Basically the reference s now points to foo.. so if u reassign s a new object i.e ("hello").. that does not mean u are infact re-assigning foo the object "hello".

a better example would be this (cuz strings are immutable objects):

code:

public class Test {    class A {        public String str;    }    public static void main(String[] args)    {       A obj = new A();       a.str = "foo";       System.out.println(a.str);       foo(a);       System.out.println(a.str);    }    public void foo(A a)    {       a.str = "Hello";    } }

You're still confused. When you pass "a" into "foo", you're copying the pointer value into a completely new variable. Of course, you then assign to a field of the object "a" is pointing to, which mutates that field. Sadly Java lacks a "const" context.

This has nothing to do with references.

c++:

#include <string> #include <iostream> struct A {    std::string str;    A() : str("Foo") { } }; void foo(A *a) {    a->str = "Hello"; }  int main() {    A *a = new A;    std::cout << a->str << std::end;    foo(a);    std::cout << a->str << std::end;    return 0; }

[rizzix]

No i'm not confused... You are... You're thinking too much in C++.
Java references are not like C++ references..


maybe this will explain it a bit better:

code:

String a = "abc"; System.out.println(a); String b = a; b = "xyz"; System.out.println(a);

notice just cuz i assigned b, a. does not mean a has changed to "xyz"


NOTE: i also updated my previous example to better represent what i was trying to say.

[wtd]

I'm not thinking in C++. It just happens to be convenient for this, having both pointers and references.

[rizzix]

I told you java reference are not like c++ reference.. they point to objects yet they can't point to a physical address.

fact is.. c++ references are more like name aliases.

[wtd]

rizzix wrote:

code:

String a = "abc"; System.out.println(a); String b = a; b = "xyz"; System.out.println(a);

notice just cuz i assigned b, a. does not mean a has changed to "xyz"

Yes, you have two pointers: "a" and "b". You start out with "a" pointing to "abc".

You then have "b" point to the same location in memory that "a" points to.

You then decide that "b" should point to "xyz" instead.

Naturally, "a" is unchanged.

c++:

std::string *a = new std::string("abc"); std::cout << *a << std::endl; std::string *b = a; b = new std::string("xyz"); std::cout << *a << std::endl;

That's what the Java example is basically doing, though its syntax does a poor job of reflecting that behavior.

[wtd]

rizzix wrote:

I told you java reference are not like c++ reference.. they point to objects yet they can't point to a physical address.

But they do point to a physical address.
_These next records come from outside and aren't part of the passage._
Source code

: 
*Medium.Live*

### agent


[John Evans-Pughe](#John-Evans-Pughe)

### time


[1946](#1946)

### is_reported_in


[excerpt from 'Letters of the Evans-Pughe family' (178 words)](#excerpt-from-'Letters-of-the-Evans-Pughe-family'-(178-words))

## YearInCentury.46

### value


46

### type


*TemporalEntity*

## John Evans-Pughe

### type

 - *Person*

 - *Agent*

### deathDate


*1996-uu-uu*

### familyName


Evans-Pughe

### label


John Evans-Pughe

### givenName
You don't see that because Java doesn't want you to see its frilly underthings, but that's what's going on.

[rizzix]

*sigh* i'f you'd rather call it that..

Java references are very much liker perl references... they are logical.. they can't really point to anything physical.. it's all in the VM.

i can't really do this in java:

Java:

Object a = 0x1F23FA;

or something like that...

[rizzix]

wtd wrote:

rizzix wrote:

code:

String a = "abc"; System.out.println(a); String b = a; b = "xyz"; System.out.println(a);

notice just cuz i assigned b, a. does not mean a has changed to "xyz"

Yes, you have two pointers: "a" and "b". You start out with "a" pointing to "abc".

You then have "b" point to the same location in memory that "a" points to.

You then decide that "b" should point to "xyz" instead.

Naturally, "a" is unchanged.

Ditto similarly in your example the reference s (the parameter) is assigned to foo. Now do you see why reassigning s simply assigns s another object.... s is not an alias of foo!